▸ **Material for this exercise**
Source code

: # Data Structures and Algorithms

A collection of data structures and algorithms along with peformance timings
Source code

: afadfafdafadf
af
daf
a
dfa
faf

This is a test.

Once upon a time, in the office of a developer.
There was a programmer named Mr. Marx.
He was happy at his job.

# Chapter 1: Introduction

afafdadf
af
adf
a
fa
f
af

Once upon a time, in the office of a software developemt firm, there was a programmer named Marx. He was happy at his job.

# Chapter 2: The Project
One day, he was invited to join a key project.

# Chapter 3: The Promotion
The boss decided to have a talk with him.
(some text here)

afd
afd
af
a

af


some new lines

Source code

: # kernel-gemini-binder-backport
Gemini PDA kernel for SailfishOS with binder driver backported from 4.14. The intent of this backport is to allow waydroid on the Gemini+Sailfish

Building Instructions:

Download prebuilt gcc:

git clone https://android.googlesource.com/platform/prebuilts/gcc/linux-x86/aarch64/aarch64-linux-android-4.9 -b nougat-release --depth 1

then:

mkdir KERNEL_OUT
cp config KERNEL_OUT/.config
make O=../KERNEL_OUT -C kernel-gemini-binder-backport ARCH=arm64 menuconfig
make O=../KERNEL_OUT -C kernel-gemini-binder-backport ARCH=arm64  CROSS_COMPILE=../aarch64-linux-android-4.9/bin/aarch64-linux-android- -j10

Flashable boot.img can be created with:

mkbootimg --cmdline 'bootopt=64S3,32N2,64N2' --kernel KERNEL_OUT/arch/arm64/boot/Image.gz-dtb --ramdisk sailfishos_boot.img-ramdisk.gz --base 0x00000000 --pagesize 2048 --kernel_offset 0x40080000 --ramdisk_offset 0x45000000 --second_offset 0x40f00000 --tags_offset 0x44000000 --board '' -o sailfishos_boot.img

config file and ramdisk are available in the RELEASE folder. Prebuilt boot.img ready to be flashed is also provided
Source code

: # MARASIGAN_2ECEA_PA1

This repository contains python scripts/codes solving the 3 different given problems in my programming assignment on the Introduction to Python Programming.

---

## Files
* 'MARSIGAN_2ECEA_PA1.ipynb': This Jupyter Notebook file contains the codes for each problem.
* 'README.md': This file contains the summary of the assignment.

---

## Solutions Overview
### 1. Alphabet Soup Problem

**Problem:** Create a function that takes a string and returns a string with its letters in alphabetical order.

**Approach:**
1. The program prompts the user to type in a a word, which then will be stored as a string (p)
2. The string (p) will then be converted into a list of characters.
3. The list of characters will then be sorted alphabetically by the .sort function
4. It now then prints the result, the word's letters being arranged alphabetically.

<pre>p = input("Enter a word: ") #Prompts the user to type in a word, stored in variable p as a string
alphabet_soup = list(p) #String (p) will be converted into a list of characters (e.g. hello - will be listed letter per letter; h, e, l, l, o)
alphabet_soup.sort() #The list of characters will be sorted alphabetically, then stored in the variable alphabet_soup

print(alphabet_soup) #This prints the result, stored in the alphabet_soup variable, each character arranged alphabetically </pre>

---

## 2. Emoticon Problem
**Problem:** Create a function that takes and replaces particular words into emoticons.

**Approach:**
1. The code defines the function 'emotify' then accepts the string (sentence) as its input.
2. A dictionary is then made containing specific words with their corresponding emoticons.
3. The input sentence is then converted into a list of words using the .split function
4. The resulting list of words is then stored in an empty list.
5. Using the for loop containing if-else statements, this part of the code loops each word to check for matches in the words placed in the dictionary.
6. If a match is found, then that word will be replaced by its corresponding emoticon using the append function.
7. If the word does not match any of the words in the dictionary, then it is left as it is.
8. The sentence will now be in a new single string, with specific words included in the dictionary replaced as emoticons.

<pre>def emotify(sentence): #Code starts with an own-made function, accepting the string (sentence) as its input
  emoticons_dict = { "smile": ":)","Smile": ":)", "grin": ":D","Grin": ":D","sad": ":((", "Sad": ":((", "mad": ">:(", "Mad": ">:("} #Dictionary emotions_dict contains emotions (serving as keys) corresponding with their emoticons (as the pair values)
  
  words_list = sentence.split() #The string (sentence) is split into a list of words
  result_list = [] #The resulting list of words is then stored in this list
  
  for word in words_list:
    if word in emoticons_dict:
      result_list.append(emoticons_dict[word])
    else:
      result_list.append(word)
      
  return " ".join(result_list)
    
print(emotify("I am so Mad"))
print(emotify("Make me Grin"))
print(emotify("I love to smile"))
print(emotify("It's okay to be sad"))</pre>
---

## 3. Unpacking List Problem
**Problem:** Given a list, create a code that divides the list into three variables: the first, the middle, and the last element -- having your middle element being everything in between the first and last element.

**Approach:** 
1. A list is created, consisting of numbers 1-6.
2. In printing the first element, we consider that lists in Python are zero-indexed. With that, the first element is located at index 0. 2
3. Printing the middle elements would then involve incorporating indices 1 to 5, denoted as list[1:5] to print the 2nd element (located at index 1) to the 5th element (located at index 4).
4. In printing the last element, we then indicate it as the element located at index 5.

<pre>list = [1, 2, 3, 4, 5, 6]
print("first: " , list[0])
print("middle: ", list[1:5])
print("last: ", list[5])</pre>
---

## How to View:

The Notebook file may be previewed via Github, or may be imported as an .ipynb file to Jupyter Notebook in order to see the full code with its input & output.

▸ **Task brief**
Output exactly the leading lines of the data, up to and including the line marked by "There was a programmer named Mr. Marx.".

▸ **Completed task**
Source code

: # Data Structures and Algorithms

A collection of data structures and algorithms along with peformance timings
Source code

: afadfafdafadf
af
daf
a
dfa
faf

This is a test.

Once upon a time, in the office of a developer.
There was a programmer named Mr. Marx.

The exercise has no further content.